Reproduce every one of the entries below, switching each occurrence of "approved specimen" to "reference specimen" and leaving all other wording unchanged. Omit the pictures from your answer.

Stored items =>
━━━━━━━━━━

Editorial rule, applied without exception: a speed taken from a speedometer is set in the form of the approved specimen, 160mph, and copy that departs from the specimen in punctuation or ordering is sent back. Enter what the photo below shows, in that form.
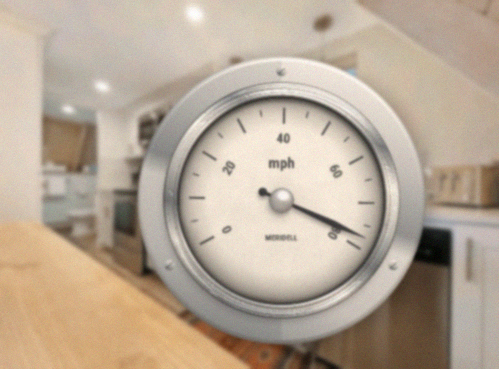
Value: 77.5mph
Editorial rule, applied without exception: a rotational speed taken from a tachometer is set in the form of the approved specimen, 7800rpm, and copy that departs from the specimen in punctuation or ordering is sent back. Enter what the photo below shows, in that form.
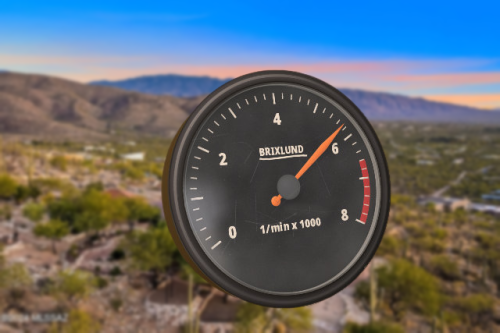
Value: 5700rpm
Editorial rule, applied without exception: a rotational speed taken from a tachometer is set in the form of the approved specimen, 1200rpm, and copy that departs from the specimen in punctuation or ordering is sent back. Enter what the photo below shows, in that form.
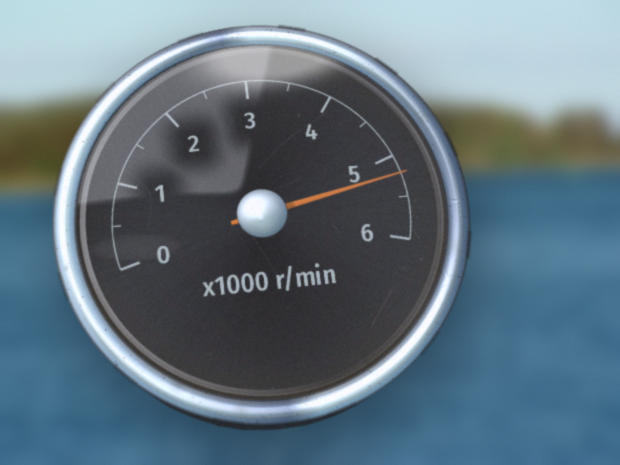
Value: 5250rpm
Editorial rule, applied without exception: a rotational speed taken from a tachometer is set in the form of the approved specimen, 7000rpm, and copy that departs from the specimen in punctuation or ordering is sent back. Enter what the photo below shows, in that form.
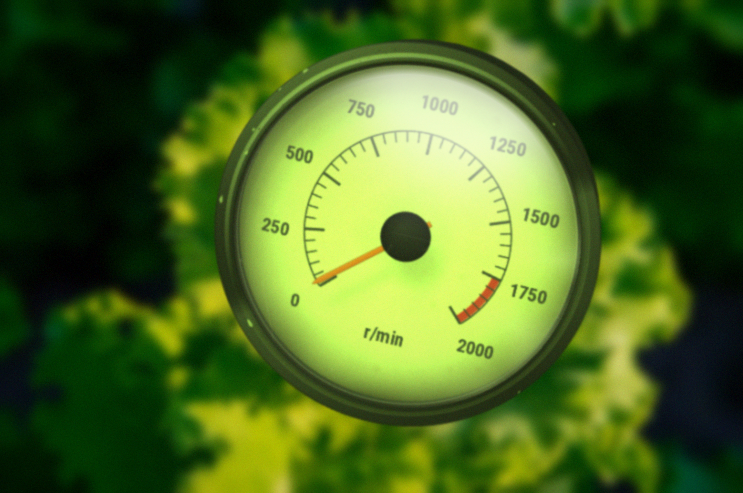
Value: 25rpm
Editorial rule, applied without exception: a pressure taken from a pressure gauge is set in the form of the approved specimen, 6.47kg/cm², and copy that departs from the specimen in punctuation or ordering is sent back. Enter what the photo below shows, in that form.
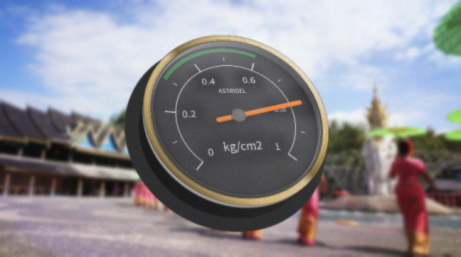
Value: 0.8kg/cm²
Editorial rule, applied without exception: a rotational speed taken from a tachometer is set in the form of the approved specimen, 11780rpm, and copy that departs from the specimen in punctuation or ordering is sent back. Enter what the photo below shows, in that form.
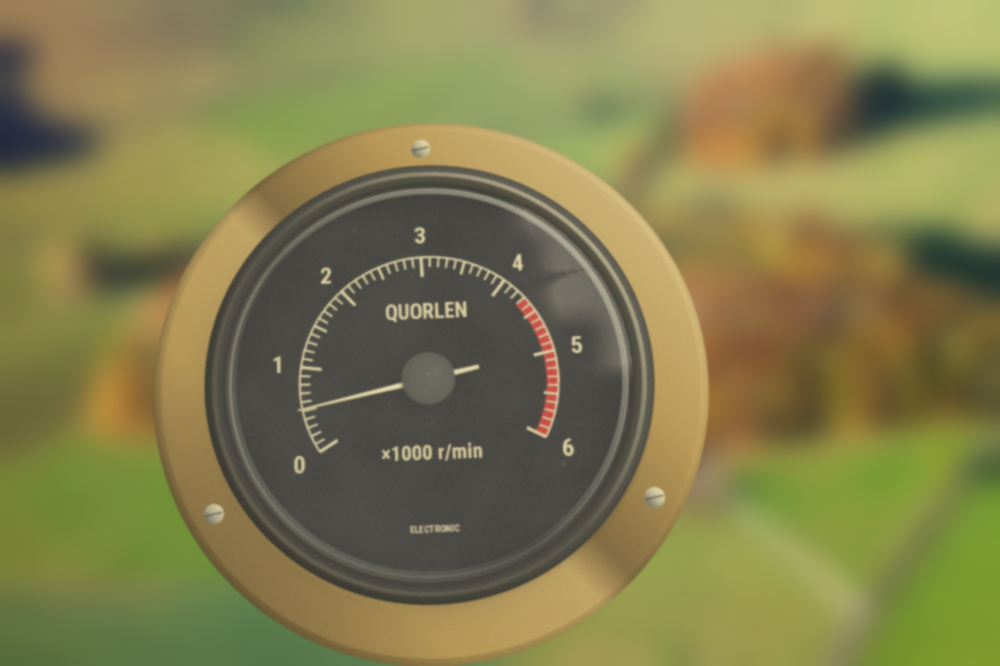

━━━━━━━━━━

WRITTEN ANSWER =>
Editorial rule, applied without exception: a speed taken from a speedometer is set in the form of the reference specimen, 160mph, and copy that departs from the specimen in punctuation or ordering is sent back. Enter what the photo below shows, in that form.
Value: 77.5mph
Editorial rule, applied without exception: a rotational speed taken from a tachometer is set in the form of the reference specimen, 7800rpm, and copy that departs from the specimen in punctuation or ordering is sent back. Enter what the photo below shows, in that form.
Value: 5700rpm
Editorial rule, applied without exception: a rotational speed taken from a tachometer is set in the form of the reference specimen, 1200rpm, and copy that departs from the specimen in punctuation or ordering is sent back. Enter what the photo below shows, in that form.
Value: 5250rpm
Editorial rule, applied without exception: a rotational speed taken from a tachometer is set in the form of the reference specimen, 7000rpm, and copy that departs from the specimen in punctuation or ordering is sent back. Enter what the photo below shows, in that form.
Value: 25rpm
Editorial rule, applied without exception: a pressure taken from a pressure gauge is set in the form of the reference specimen, 6.47kg/cm², and copy that departs from the specimen in punctuation or ordering is sent back. Enter what the photo below shows, in that form.
Value: 0.8kg/cm²
Editorial rule, applied without exception: a rotational speed taken from a tachometer is set in the form of the reference specimen, 11780rpm, and copy that departs from the specimen in punctuation or ordering is sent back. Enter what the photo below shows, in that form.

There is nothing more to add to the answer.